We are back home. I see my GP, get an MRI, go back to her. MRI says something about large lesion in sacrum. I have no idea what that means. All I know is that my back still hurts. My GP hugs me. Shit, I think. She doesn’t hug me unless it’s cancer related. I ask a little more. Will have to do a biopsy to find out. But it likely is. I walk out numb.

Why me?

I manage to snag an appointment for a biopsy the day before I travel back to Europe for a week in Athens with my mom. Biopsy confirms my cancer has spread to my bones, and I’m now metastatic. Dr. Google says it’s somewhere around a 25% chance that I’ll live 5 years.

WHY ME? I have so much more living to do.

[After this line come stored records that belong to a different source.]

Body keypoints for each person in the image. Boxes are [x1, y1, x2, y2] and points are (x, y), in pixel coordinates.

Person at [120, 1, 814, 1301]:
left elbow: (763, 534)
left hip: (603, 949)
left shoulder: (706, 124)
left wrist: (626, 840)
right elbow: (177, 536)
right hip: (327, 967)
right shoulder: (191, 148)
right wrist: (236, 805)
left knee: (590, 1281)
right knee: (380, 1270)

Why me? That’s the question so many of us ask throughout this journey. Why me? I’ve lived a healthy life. I eat healthier than 90% of people I know. Why me? I have slight weight issues, but nothing bad. Why me? I love working out. Show me a mountain and I’ll hike up or bike up or ski down. Why me?

The short answer is that we don’t know. My dad’s side of the family seems to have a lot of breast cancer, but we are a pretty small family. No genes that point to breast cancer - yet.

“Why me?” is a question a lot of us ask, but very few of us have answers. Since I can’t answer it, I’ve settled on “It is what it is, and I’ll live the best life in the time I have left.” I suggest you do, too.


Silke is a laser engineer, lover of the outdoors, foodie, and recent American. She was first diagnosed with early breast cancer in 2013. After a year of never ending, but not unusual sciatic nerve pain she found out that it was a metastasis in her sacrum that was pressing on the nerve, and not the slipped disk that had caused her a lifetime of back pain. She tries to keep on smiling, helped by antidepressants and being outdoors as much as possible, all to enjoy the time she has left.